How does yours feel about the threat of exclusion? Wouldn't he need to be caught in school high/ with drugs to get excluded ? I've discussed my son's drug use with school and they have been fairly supportive. It's a big London school and they've seen it all before. ( because he is working well I wanted them to keep an eye on him as he isn't one to attract attention).

lukebsf1 Mon 11-Nov-13 20:38:58

It is possible for him to turn himself around now, Out of a group of roughly 20 people who were the same as your son aged 14 I now know 3 who are predicted A's and B's at A-level and have completely turned themselves around. The rest still sadly haven't changed much, and even more sadly many others have joined that group.

The 3 that did change however were the ones that suddenly took their education seriously, this happened when the started doing GCSE's, they then worked hard and realised that what they were doing before was really going to hamper their lives.

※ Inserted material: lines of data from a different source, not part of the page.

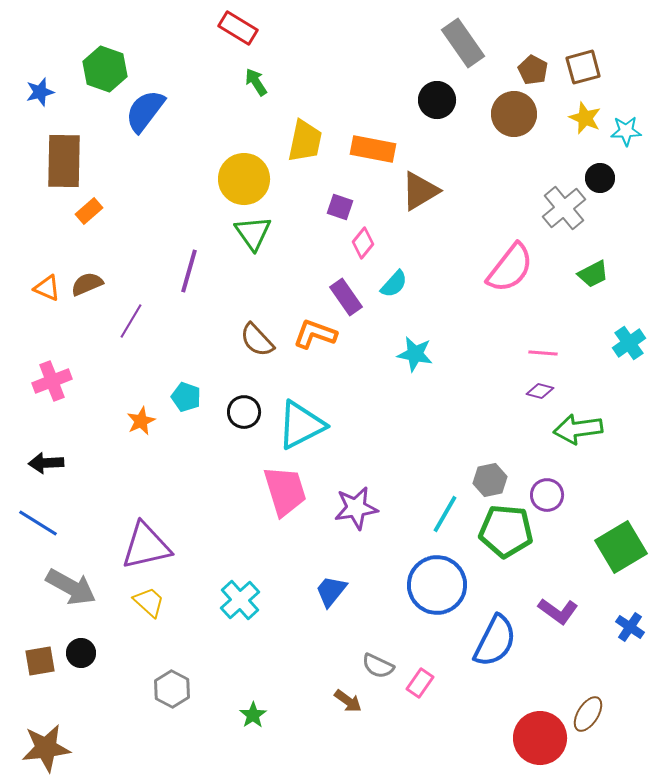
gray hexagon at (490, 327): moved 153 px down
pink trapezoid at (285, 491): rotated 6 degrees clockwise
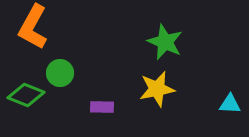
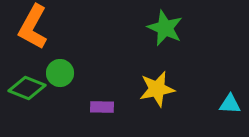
green star: moved 14 px up
green diamond: moved 1 px right, 7 px up
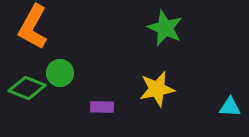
cyan triangle: moved 3 px down
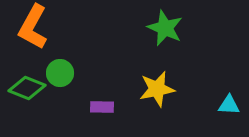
cyan triangle: moved 1 px left, 2 px up
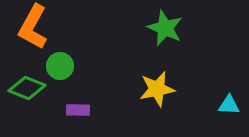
green circle: moved 7 px up
purple rectangle: moved 24 px left, 3 px down
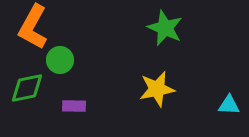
green circle: moved 6 px up
green diamond: rotated 33 degrees counterclockwise
purple rectangle: moved 4 px left, 4 px up
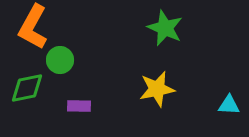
purple rectangle: moved 5 px right
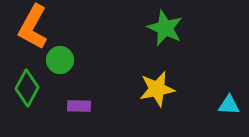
green diamond: rotated 51 degrees counterclockwise
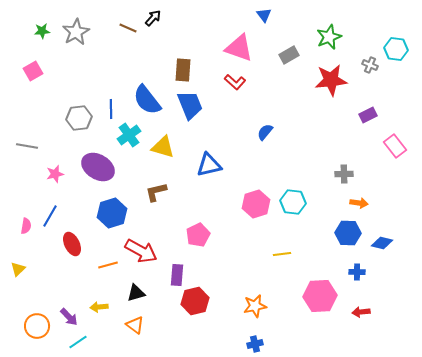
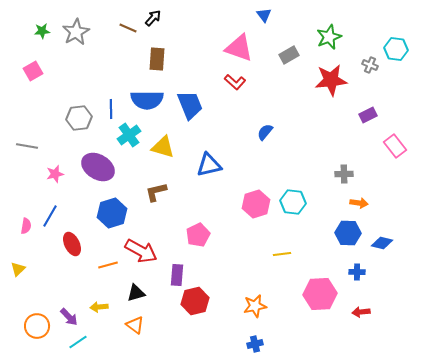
brown rectangle at (183, 70): moved 26 px left, 11 px up
blue semicircle at (147, 100): rotated 52 degrees counterclockwise
pink hexagon at (320, 296): moved 2 px up
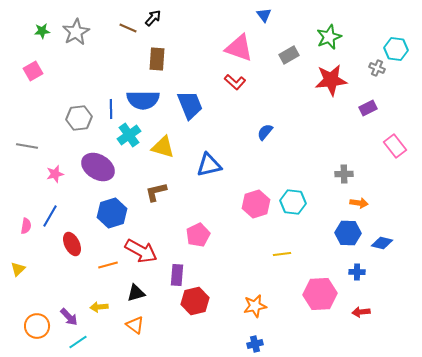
gray cross at (370, 65): moved 7 px right, 3 px down
blue semicircle at (147, 100): moved 4 px left
purple rectangle at (368, 115): moved 7 px up
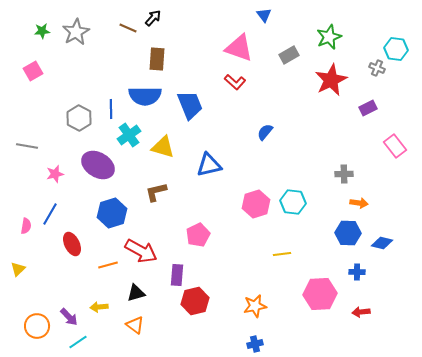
red star at (331, 80): rotated 20 degrees counterclockwise
blue semicircle at (143, 100): moved 2 px right, 4 px up
gray hexagon at (79, 118): rotated 25 degrees counterclockwise
purple ellipse at (98, 167): moved 2 px up
blue line at (50, 216): moved 2 px up
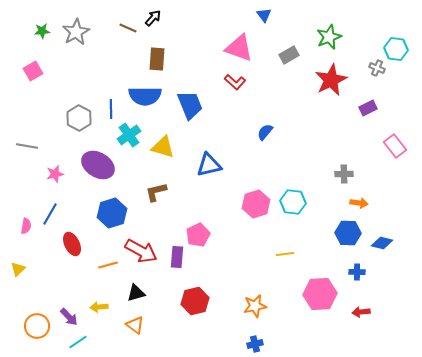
yellow line at (282, 254): moved 3 px right
purple rectangle at (177, 275): moved 18 px up
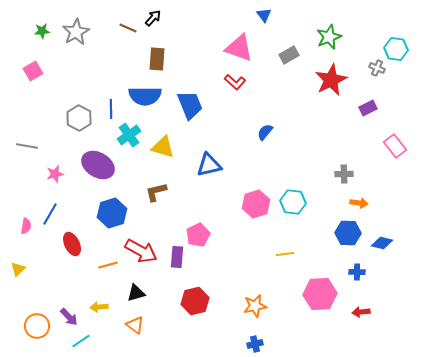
cyan line at (78, 342): moved 3 px right, 1 px up
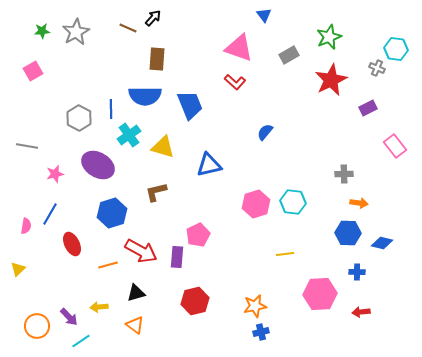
blue cross at (255, 344): moved 6 px right, 12 px up
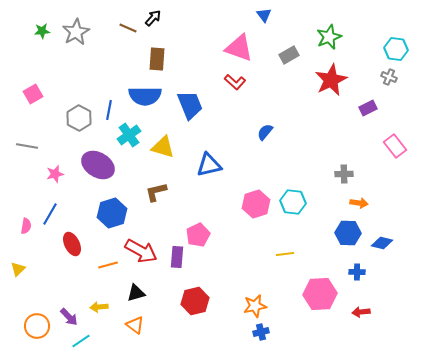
gray cross at (377, 68): moved 12 px right, 9 px down
pink square at (33, 71): moved 23 px down
blue line at (111, 109): moved 2 px left, 1 px down; rotated 12 degrees clockwise
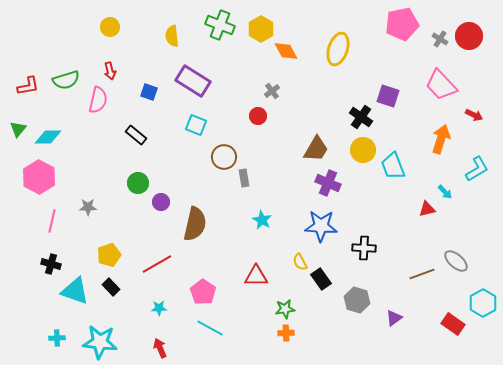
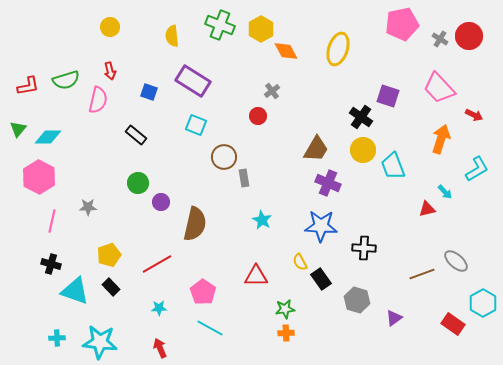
pink trapezoid at (441, 85): moved 2 px left, 3 px down
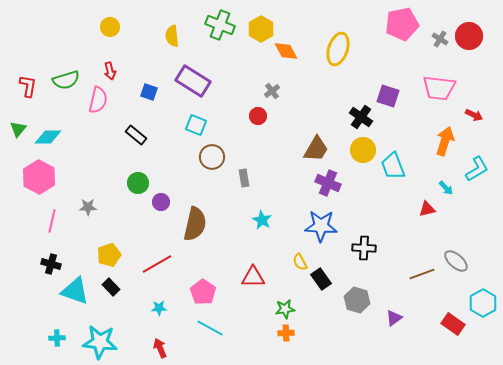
red L-shape at (28, 86): rotated 70 degrees counterclockwise
pink trapezoid at (439, 88): rotated 40 degrees counterclockwise
orange arrow at (441, 139): moved 4 px right, 2 px down
brown circle at (224, 157): moved 12 px left
cyan arrow at (445, 192): moved 1 px right, 4 px up
red triangle at (256, 276): moved 3 px left, 1 px down
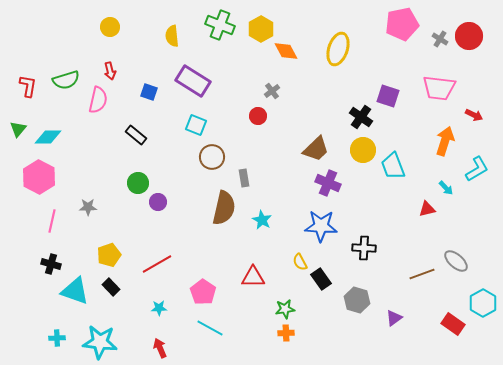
brown trapezoid at (316, 149): rotated 16 degrees clockwise
purple circle at (161, 202): moved 3 px left
brown semicircle at (195, 224): moved 29 px right, 16 px up
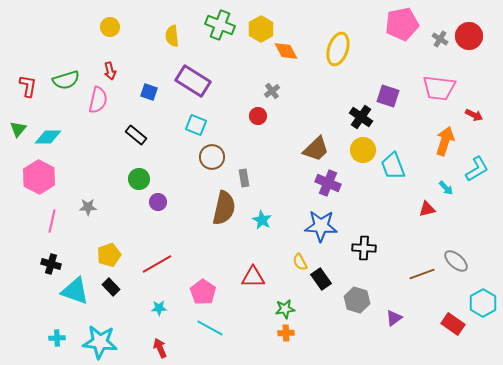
green circle at (138, 183): moved 1 px right, 4 px up
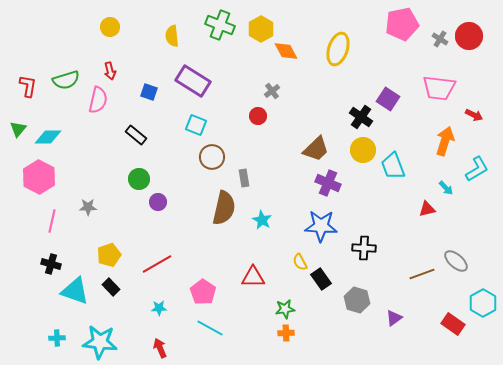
purple square at (388, 96): moved 3 px down; rotated 15 degrees clockwise
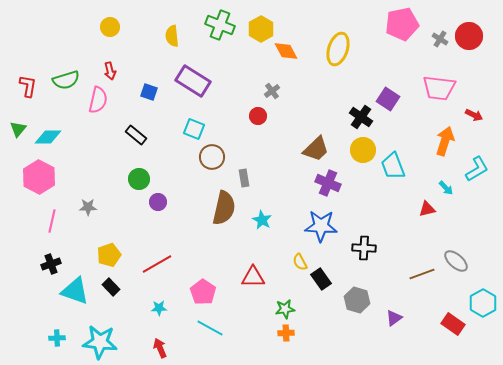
cyan square at (196, 125): moved 2 px left, 4 px down
black cross at (51, 264): rotated 36 degrees counterclockwise
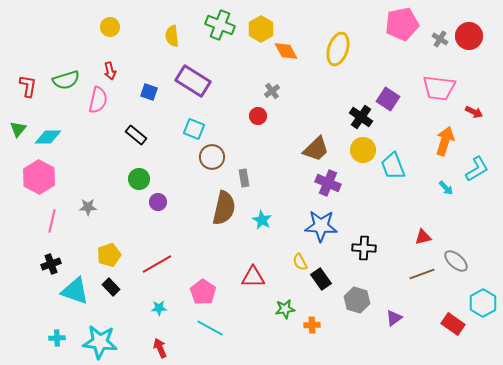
red arrow at (474, 115): moved 3 px up
red triangle at (427, 209): moved 4 px left, 28 px down
orange cross at (286, 333): moved 26 px right, 8 px up
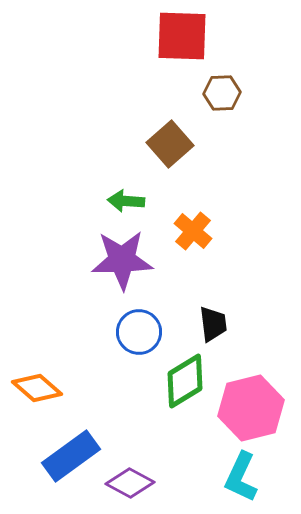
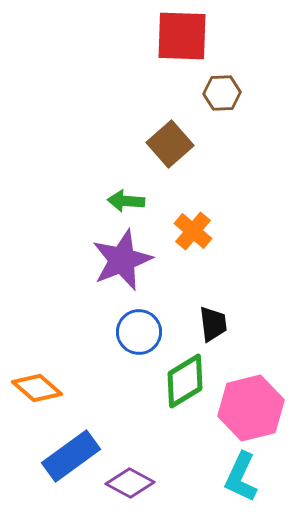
purple star: rotated 20 degrees counterclockwise
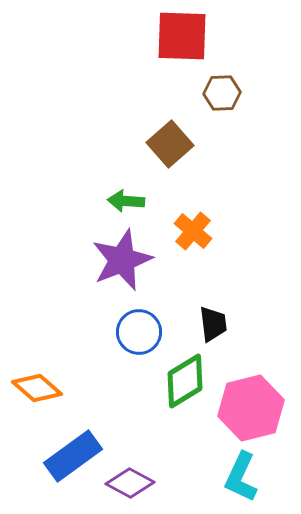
blue rectangle: moved 2 px right
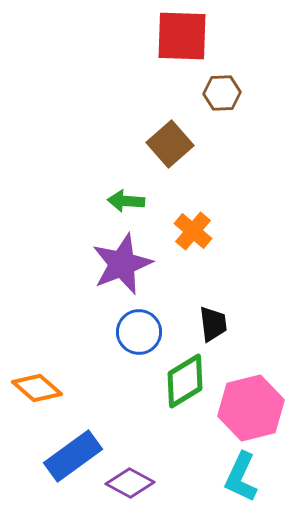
purple star: moved 4 px down
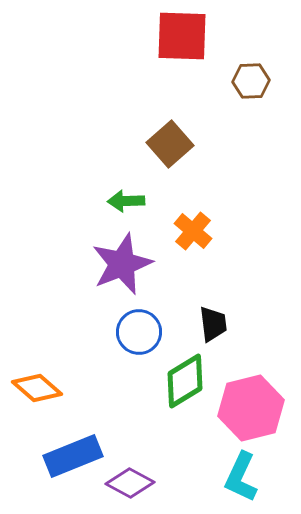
brown hexagon: moved 29 px right, 12 px up
green arrow: rotated 6 degrees counterclockwise
blue rectangle: rotated 14 degrees clockwise
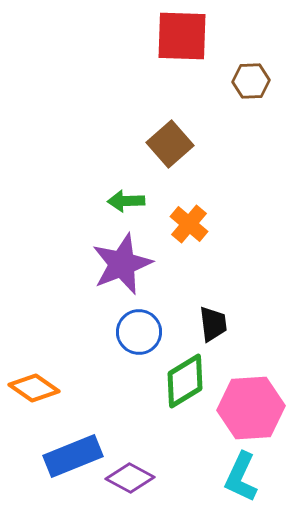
orange cross: moved 4 px left, 7 px up
orange diamond: moved 3 px left; rotated 6 degrees counterclockwise
pink hexagon: rotated 10 degrees clockwise
purple diamond: moved 5 px up
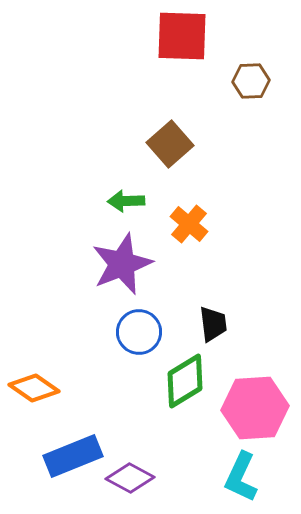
pink hexagon: moved 4 px right
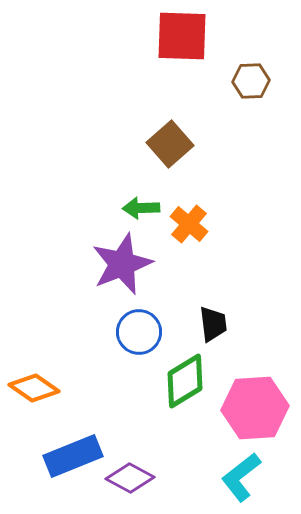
green arrow: moved 15 px right, 7 px down
cyan L-shape: rotated 27 degrees clockwise
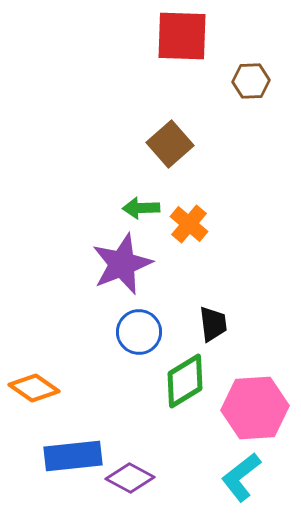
blue rectangle: rotated 16 degrees clockwise
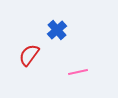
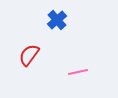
blue cross: moved 10 px up
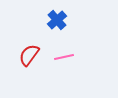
pink line: moved 14 px left, 15 px up
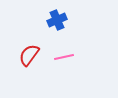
blue cross: rotated 18 degrees clockwise
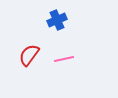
pink line: moved 2 px down
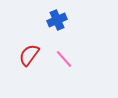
pink line: rotated 60 degrees clockwise
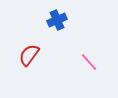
pink line: moved 25 px right, 3 px down
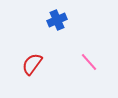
red semicircle: moved 3 px right, 9 px down
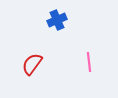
pink line: rotated 36 degrees clockwise
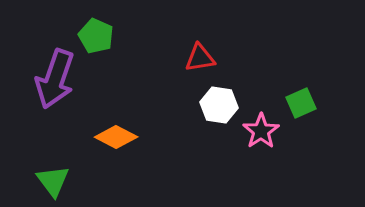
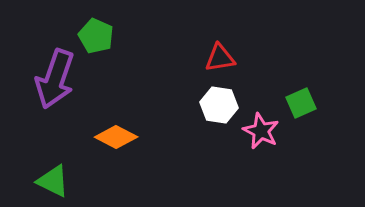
red triangle: moved 20 px right
pink star: rotated 12 degrees counterclockwise
green triangle: rotated 27 degrees counterclockwise
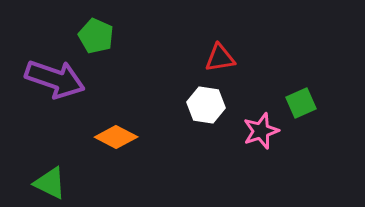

So what I would advise you to do. Is to not nag him because that may drive him further away from you however to instead try and very gently persuade him and make him realise that education is important. Hopefully he may then catch on and then remove himself from that group himself. There is no way you can force him to move away from that group if he doesn't want too. The only way I have seen it done is for the teen to realise it themselves.

I wish the best of luck too you. It will be hard as that group of people really tend to draw others in and its hard for them to escape, however it is possible. Esspecially because he has a loving mother like you, most of the groups parents won't give two shits about their offspring, however the fact you do hopefully will give you and advantage.

Also however, if he does change then don't expect him to be an angel all of a sudden, the three I know still all smoke tobbaco and weed, however they do it more sensibly now.

Claybury Mon 11-Nov-13 20:51:21

Luke what's your experience of the progression to harder drugs ? The group my son is in have been trying ketamine , mdma , 2cb ( at raves/festivals , not in the park) . They are in year 11 and while at school fairly sensible and studying but next summer after GCSE is not a time I'm looking forward to.

lukebsf1 Mon 11-Nov-13 21:49:17


In my experience if they are studying hard at GCSE then that kind of people generally are ok, I know a group (I'm actually pretty good friends with them but don't do they drugs) that sounds exactly like that, and they are doing pretty well at college as they have motivation to do well in education and life, however they do experiment with tonnes of various drugs at the weekends.

Especially since yours sons group have been doing it only at festivals then they do seem to be the kind of people who are able to regulate their drug taking, and therefore mostly tend to be ok as they can seperate work from social life. If they all are motivated to go to sixth form/college then they may have a wild summer however then set back down to work again.

In my view the drugs arn't normally what causes the problems, its the people they take them with that does.

Just to say however I'm basing this off my experience and what I see around me, I'm not a professional in any way.